はじめに、ドヴォルザークの交響曲、「新世界」の弟分にあたるのが、弦楽四重奏曲「アメリカ」です。このさくひんをしっかりしっかり聴き込んでほしいもの。もう。クラッシック音楽の道を究める第一歩にするために。おそらく、ドヴォルザークの新世界は、日本国民の70%以上の人が、熟知していると思われます。中央アジアで発生したおそらくペンタトニックであろう楽曲がシルクロードを西に進み、イラン、トルコを経て中央ヨーロッパのボヘミヤに根を張り、一方それは、東に進み、モンゴル、中国、韓国を経て大和の国に達したと言われています。それは、山あいでの馬子唄として立派な日本音楽文化を形成しているではありませんか。ところが新世界交響曲のエッセンスというべき「アメリカ」しっかり聴いた日本人は、1000人に満たないと思います。

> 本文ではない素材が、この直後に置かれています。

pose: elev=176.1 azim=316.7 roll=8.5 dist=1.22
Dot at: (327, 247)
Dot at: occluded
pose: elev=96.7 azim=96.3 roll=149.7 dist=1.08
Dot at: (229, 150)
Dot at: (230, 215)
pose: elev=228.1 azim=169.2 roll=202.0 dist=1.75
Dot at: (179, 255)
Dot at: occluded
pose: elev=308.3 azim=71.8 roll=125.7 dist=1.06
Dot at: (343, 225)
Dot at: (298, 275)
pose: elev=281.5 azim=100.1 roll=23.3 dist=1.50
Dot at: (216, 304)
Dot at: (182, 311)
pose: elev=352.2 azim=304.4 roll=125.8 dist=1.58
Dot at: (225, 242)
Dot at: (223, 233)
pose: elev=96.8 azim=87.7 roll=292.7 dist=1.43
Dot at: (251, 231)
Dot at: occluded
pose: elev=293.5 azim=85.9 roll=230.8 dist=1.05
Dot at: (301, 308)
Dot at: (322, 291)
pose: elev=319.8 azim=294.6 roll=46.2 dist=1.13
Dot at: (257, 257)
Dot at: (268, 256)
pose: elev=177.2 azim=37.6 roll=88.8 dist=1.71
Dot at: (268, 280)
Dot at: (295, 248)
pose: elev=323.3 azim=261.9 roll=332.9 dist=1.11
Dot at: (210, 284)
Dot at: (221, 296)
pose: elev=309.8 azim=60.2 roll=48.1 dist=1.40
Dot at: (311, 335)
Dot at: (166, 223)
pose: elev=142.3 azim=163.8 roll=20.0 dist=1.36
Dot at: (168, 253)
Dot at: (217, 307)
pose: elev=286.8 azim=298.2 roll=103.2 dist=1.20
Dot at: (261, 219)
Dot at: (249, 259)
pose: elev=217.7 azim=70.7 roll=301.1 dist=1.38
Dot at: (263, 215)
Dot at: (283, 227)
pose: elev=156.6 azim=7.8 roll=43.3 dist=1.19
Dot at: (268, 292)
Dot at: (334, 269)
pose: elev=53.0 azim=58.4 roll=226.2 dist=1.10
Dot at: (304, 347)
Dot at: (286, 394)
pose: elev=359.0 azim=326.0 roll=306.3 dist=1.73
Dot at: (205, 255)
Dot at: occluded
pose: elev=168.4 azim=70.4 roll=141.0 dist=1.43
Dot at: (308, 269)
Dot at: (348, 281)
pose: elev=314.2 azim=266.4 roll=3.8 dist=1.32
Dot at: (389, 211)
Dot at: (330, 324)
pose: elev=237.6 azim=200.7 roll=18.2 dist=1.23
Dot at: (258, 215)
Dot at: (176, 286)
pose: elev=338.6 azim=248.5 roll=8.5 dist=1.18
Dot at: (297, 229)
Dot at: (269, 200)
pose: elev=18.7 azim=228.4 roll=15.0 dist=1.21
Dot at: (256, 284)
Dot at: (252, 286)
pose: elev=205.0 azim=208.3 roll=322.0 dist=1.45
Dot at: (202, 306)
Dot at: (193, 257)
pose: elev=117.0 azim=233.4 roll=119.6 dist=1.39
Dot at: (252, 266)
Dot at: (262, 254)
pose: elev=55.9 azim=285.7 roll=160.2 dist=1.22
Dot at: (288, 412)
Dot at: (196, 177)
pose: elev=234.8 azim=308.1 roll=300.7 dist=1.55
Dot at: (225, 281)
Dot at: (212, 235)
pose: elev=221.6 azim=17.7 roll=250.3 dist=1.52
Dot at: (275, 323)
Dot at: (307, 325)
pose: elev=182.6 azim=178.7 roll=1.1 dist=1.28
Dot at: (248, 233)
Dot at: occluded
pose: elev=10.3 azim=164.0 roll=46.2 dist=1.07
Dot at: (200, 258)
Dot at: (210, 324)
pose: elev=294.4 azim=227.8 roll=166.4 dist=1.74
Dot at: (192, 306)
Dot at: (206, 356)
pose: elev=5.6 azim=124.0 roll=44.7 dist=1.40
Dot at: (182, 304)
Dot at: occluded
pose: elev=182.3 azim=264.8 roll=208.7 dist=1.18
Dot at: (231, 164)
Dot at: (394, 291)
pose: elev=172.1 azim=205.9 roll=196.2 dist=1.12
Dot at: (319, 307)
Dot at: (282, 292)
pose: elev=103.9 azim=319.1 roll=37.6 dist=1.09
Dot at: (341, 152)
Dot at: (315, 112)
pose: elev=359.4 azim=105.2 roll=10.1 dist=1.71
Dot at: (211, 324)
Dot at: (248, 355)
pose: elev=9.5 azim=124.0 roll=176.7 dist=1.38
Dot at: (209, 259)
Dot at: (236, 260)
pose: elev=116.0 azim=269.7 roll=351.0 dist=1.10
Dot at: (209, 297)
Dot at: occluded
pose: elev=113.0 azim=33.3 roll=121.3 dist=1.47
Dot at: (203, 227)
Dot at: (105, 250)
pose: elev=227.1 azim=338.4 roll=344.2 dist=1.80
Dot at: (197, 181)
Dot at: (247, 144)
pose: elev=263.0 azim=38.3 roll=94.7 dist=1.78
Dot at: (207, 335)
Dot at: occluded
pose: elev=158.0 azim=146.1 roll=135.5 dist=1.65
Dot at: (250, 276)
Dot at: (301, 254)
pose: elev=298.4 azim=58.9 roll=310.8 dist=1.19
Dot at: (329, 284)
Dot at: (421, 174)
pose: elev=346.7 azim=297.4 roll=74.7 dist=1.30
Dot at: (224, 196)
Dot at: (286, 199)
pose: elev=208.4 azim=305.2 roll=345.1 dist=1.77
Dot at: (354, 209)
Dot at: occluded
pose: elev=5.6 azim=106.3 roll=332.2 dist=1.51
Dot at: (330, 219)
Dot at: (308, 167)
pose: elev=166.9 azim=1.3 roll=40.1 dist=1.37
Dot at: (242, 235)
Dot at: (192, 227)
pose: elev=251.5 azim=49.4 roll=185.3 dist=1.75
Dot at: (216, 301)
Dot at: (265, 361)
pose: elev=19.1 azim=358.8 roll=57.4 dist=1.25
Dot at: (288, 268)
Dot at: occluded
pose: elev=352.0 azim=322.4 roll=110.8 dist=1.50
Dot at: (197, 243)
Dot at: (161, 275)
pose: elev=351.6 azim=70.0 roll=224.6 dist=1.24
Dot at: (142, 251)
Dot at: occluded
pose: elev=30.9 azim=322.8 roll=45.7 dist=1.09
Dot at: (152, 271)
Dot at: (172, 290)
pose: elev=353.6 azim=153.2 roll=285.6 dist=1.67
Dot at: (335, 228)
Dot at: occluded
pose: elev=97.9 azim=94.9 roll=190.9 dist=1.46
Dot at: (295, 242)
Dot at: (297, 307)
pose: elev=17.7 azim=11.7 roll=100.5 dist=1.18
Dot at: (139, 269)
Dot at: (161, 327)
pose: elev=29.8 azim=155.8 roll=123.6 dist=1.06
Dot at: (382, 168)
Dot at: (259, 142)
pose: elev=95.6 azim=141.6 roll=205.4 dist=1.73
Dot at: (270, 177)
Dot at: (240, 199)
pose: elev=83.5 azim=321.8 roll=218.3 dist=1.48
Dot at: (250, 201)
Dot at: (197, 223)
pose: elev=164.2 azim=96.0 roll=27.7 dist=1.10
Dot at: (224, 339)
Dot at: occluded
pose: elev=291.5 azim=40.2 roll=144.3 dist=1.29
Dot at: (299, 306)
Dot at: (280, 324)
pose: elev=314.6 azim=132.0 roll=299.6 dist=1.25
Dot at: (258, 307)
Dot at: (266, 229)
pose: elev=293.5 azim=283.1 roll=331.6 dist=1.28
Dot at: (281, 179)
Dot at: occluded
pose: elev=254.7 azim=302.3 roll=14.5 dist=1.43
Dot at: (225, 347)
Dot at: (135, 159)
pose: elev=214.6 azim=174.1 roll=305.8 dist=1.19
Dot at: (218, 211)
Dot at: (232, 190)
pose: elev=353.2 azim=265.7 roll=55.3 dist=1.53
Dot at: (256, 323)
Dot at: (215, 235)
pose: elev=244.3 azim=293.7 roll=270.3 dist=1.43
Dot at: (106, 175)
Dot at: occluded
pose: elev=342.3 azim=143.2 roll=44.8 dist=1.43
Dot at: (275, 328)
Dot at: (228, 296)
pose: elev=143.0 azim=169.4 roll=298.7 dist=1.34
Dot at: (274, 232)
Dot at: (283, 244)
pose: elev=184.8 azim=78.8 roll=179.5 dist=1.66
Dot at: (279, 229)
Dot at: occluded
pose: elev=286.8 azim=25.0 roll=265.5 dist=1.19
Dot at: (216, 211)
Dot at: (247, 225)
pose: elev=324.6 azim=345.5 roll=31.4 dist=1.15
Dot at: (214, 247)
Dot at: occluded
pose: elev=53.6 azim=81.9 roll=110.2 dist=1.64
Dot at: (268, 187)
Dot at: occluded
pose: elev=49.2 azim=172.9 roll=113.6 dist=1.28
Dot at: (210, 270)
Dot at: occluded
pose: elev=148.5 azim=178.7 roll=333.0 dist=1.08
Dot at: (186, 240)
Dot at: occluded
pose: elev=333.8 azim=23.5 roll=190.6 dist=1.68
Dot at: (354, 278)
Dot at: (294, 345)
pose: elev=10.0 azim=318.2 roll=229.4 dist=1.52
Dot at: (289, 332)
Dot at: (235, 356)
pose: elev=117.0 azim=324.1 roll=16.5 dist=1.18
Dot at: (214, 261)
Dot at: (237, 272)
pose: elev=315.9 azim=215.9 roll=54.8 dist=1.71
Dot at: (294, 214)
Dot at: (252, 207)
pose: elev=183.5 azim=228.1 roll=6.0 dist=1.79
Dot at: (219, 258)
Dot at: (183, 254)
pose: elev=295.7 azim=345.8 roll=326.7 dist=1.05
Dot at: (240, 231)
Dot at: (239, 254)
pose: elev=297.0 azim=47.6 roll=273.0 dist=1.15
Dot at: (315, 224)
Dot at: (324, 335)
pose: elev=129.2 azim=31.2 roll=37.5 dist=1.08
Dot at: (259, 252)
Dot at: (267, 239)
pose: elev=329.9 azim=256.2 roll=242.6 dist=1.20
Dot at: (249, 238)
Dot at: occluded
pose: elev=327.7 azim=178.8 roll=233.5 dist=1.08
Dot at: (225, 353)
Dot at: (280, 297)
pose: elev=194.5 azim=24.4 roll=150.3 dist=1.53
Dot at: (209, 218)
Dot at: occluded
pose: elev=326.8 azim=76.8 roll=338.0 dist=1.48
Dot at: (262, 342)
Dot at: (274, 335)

ここで、この「アメリカ」という4楽章からなる弦楽四重奏曲を全楽章,鑑賞されて、スラヴ音楽に親しんでくだされば、幸いです。これにほとんど知られていないドヴォルザークのオペラ「ルサルカ」を加え自分のものにすれば、東京大学教養学部で特別講義が開けると思います。ドヴォルザーク研究というタイトルで。 それでは第一楽章を聴いてみましょう

ドヴォルザーク弦楽四重奏曲:アメリカ1楽章

このドヴォルザークの弦楽四重奏曲「アメリカ」は、精神性、思想性、いわゆるインテリジェンス溢れるベートーヴェンや、バルトークの弦楽四重奏曲とは根本的に違っています。

                             ボヘミアの少女

主題や動機をとことん複雑に絡ませ展開して行くという方向ではなく、時には哀愁に満ちた旋律を、時には、明るくたくましい音楽を体で感じることを主目的としています。従って、めくるめくメロディーが、現れては過ぎていきます。

 

そういった意味では、新世界交響曲にそっくりで、いやがおうでも、たっぷりとスラヴの雰囲気に浸かってしまうことになるでしょう。この1楽章は、新世界の1楽章に対応していることは言うまでもありません。